GLM Collinear Predictors – How Generalized Linear Model Handles Collinear Predictors

generalized linear modelmulticollinearity

In the case of an ordinary least squares GLM with two nearly collinear predictors, how does this shared variance get reflected in the parameter estimates? My understanding is that the parameter estimates will reflect the unique effect of each parameter, i.e., controlling for all other parameters.

Consider a case where the predictors are correlated very highly, such that the "unique" effect of each predictor is small. But, the shared variance among them explains much variance in the outcome. How is this shared variance allocated between the two predictors?

Best Answer

Let's predict income with two highly positively correlated variables: Years of work experience and number of carrots eaten in one's lifetime. Let's ignore omitted variable bias issues. Also, let's say years of work experience has a much greater impact on income than carrots eaten.

Your beta parameter estimates would be unbiased, but the standard errors of the parameter estimates would be greater than if the predictors were not correlated. Collinearity does not violate any assumptions of GLMs (unless there is perfect collinearity).

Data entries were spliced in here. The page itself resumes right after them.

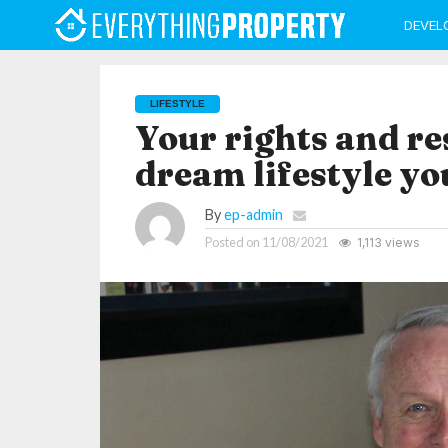
DEVEL
LIFESTYLE
Your rights and re
dream lifestyle yo
By
ep-admin
Posted on
11/08/2021
1,113 views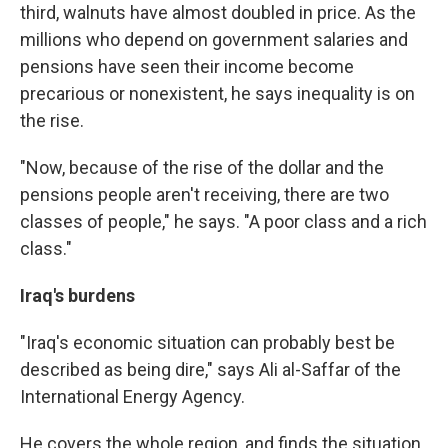
third, walnuts have almost doubled in price. As the
millions who depend on government salaries and
pensions have seen their income become
precarious or nonexistent, he says inequality is on
the rise.
"Now, because of the rise of the dollar and the
pensions people aren't receiving, there are two
classes of people," he says. "A poor class and a rich
class."
Iraq's burdens
"Iraq's economic situation can probably best be
described as being dire," says Ali al-Saffar of the
International Energy Agency.
He covers the whole region, and finds the situation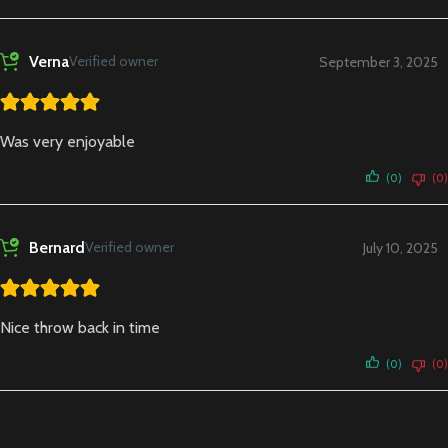
Verna
Verified owner
September 3, 2025
Was very enjoyable
(0)
(0)
Bernard
Verified owner
July 10, 2025
Nice throw back in time
(0)
(0)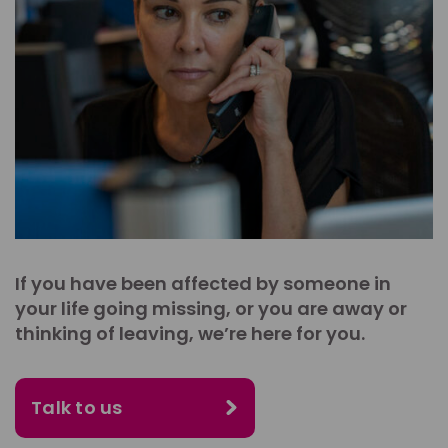
If you have been affected by someone in
your life going missing, or you are away or
thinking of leaving, we’re here for you.
Talk to us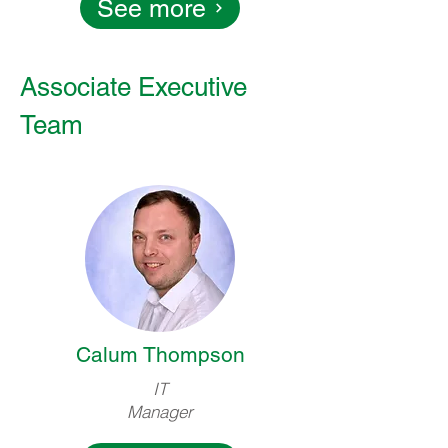
See more
Associate Executive
Team
Calum Thompson
IT
Manager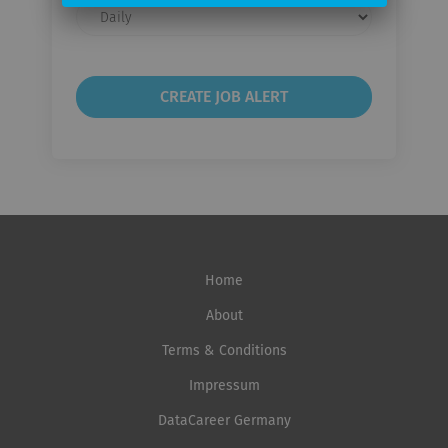
Email
frequency
Home
About
Terms & Conditions
Impressum
DataCareer Germany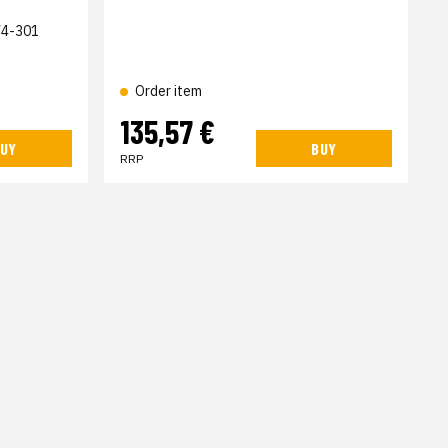
4-301
Order item
135,57 €
UY
BUY
RRP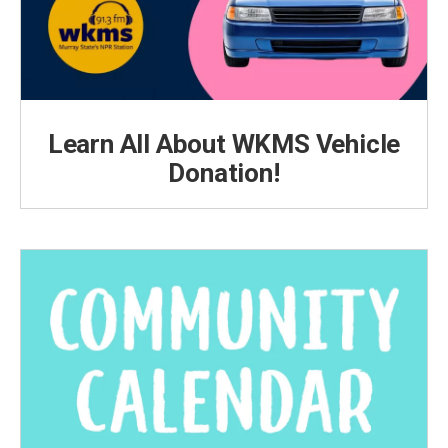
Learn All About WKMS Vehicle
Donation!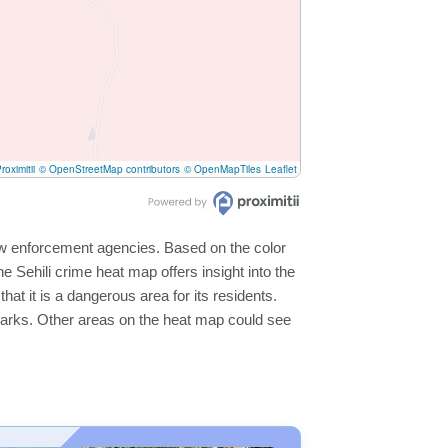
roximitii
© OpenStreetMap contributors
© OpenMapTiles
Leaflet
 law enforcement agencies. Based on the color
 Sehili crime heat map offers insight into the
hat it is a dangerous area for its residents.
ge parks. Other areas on the heat map could see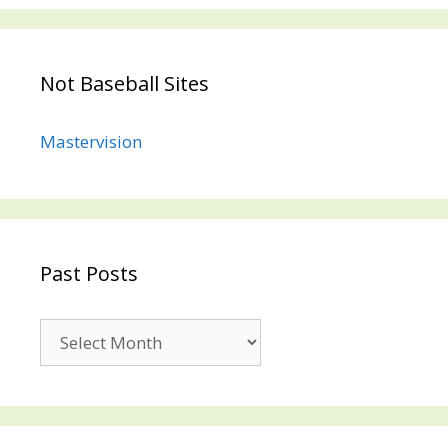
Not Baseball Sites
Mastervision
Past Posts
Past
Posts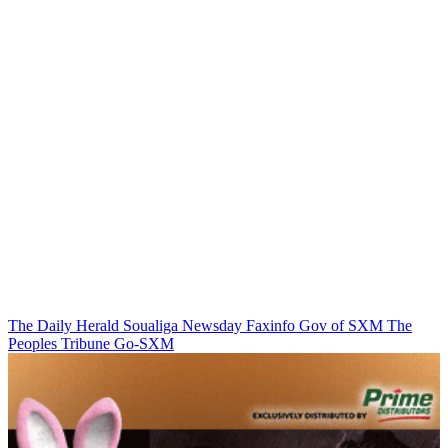
The Daily Herald
Soualiga Newsday
Faxinfo
Gov of SXM
The
Peoples Tribune
Go-SXM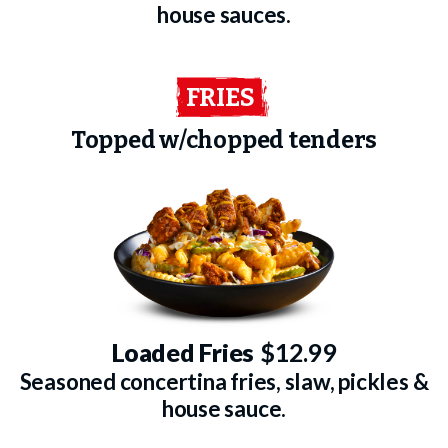
house sauces.
FRIES
Topped w/chopped tenders
Loaded Fries
$12.99
Seasoned concertina fries, slaw, pickles &
house sauce.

Collinearity is fundamentally a data problem. In small datasets, you might not have enough data to estimate beta coefficients. In large datasets, you likely will. Either way, you can interpret the beta parameters and the standard errors just as if collinearity were not an issue. Just be aware that some of your parameter estimates might not be significant.

In the event your parameter estimates are not significant, get more data. Dropping a variable that should be in your model ensures your estimates are biased. For example, if you were to drop the years of experience variables, the carrots eaten variables would become positively biased due to "absorbing" the impact of the dropped variable.

To answer the shared variance question, here is a fun test you can do in a statistical program of your choice:

  • Make two highly correlated variables (x1 and x2)
  • Add an error term (normally distributed, zero mean)
  • Create y by adding x1 to the error term. (i.e. The actual beta values of x1 and x2 are 1 and 0 respectively)
  • Regress y on x1 and x2 with a large data set.

Although there is a very large shared variance between x1 and x2, only x1 has a ceteris paribus, marginal effect relationship to y. In contrast, holding x1 constant and changing x2 does nothing to the expected value of y, so the shared variance is irrelevant.